Enable or disable built-in properties
Add prompt properties - custom LLM-as-a-judge evaluators you define
Manage user-value properties - numerical or categorical metrics you send with your data
Pin properties to the Overview dashboard for at-a-glance monitoring

Each interaction type has its own independent property set. Changes take effect on newly evaluated interactions; you can recalculate on past interactions if needed.

→ See Properties Overview for the full catalog.

Auto-Annotation Configuration

Auto-annotation is how Deepchecks labels each interaction as Good, Bad, or Unknown based on property scores and other signals. It is configured per interaction type.

To configure via the UI: Go to Interaction Types, select a type, and click Edit YAML to open the visual pipeline editor. You can add, remove, and reorder blocks - property conditions, similarity matching, children propagation - without editing any YAML.

To configure via YAML: Download the current configuration from the same screen, edit it, and re-upload.
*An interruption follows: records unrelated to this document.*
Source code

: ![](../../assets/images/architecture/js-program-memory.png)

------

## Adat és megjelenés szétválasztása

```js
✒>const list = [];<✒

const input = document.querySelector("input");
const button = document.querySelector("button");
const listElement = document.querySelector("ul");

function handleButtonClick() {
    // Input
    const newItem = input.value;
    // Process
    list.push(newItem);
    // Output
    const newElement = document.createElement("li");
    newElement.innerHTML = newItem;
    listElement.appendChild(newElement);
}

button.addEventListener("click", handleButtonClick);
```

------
After saving, you'll be prompted to recalculate annotations across existing versions so comparisons stay consistent.

→ See Configure Auto Annotation Rules for a full walkthrough.

Sampling

Deepchecks evaluates a configurable percentage of incoming interactions rather than all of them. This controls evaluation cost, especially in production.

To set sampling: Edit Application → Sampling Ratio.
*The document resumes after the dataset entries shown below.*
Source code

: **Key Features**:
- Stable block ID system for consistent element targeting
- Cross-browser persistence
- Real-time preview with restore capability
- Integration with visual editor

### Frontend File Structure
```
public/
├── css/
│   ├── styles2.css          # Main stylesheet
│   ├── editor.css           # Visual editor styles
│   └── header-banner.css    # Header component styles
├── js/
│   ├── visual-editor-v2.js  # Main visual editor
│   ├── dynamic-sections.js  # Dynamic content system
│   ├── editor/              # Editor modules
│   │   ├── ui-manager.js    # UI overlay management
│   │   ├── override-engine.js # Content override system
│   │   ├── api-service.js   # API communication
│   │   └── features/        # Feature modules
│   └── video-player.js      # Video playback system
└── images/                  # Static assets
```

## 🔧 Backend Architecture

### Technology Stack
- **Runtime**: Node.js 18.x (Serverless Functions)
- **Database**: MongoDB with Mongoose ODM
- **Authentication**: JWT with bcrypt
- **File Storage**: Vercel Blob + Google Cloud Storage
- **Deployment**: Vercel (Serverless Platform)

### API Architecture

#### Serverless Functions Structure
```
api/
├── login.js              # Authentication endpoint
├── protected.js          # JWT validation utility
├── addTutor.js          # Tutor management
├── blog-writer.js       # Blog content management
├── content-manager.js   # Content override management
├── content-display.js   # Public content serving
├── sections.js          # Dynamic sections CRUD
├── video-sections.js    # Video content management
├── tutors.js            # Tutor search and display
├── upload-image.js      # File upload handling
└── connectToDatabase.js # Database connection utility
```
For evaluation environments, use 1.0 (100%) to ensure every test case is scored
For production environments, 0.1-0.3 is typical depending on volume

Interactions not selected for evaluation are stored as raw data and can be individually sent for evaluation later.

→ See Optimize Costs & Usage for a full breakdown of how DPUs are consumed.

Document Classification (RAG)

For RAG pipelines, Deepchecks can classify each retrieved document as Platinum, Gold, or Irrelevant - enabling a set of advanced retrieval properties (nDCG, Retrieval Coverage, Retrieval Utilization, Retrieval Precision, etc.).

Document classification is disabled by default. To enable it: Edit Application → enable Document Classification.

Once enabled, the classification runs automatically alongside property evaluation. Note that classification uses LLM calls and counts toward your DPU usage.

→ See RAG Use-Case Properties for a description of each classification-dependent property.

Cost Tracking

Deepchecks automatically calculates the cost of LLM calls based on token usage and your configured model pricing. To enable accurate cost tracking:

Go to Edit Application → Model Pricing
Map each model your application uses to a cost-per-token rate

Once configured, cost is shown per interaction, per session, and aggregated per version - making it easy to compare the cost trade-offs between versions.

→ See Cost Tracking for details.

Language Translation

Deepchecks evaluates data in any language, but not all properties handle non-English content the same way.

LLM-based properties (built-in LLM properties, prompt properties, document classification, topic classification, session-level properties) work natively with all languages. No translation is needed - the underlying LLM understands the content directly.
GPU-based built-in properties (e.g., Reading Ease, Fluency, Formality, Sentiment, Invalid Links, Information Density, PII Risk) are trained on English data only. To score non-English content with these properties, Deepchecks can automatically translate the interaction to English before evaluation.

When translation is enabled, Deepchecks runs a language detection step on every interaction and translates non-English content to English before the GPU-based properties run. This adds token usage, so if your data is already in English you should disable translation to save DPUs. If your data is non-English and you only rely on LLM-based properties, you can also disable translation with no impact on evaluation.

To configure: Workspace Settings → Preferences → Application Settings → Translation_Detection (true/false).

→ See Optimize Costs & Usage for the DPU cost of language detection and translation.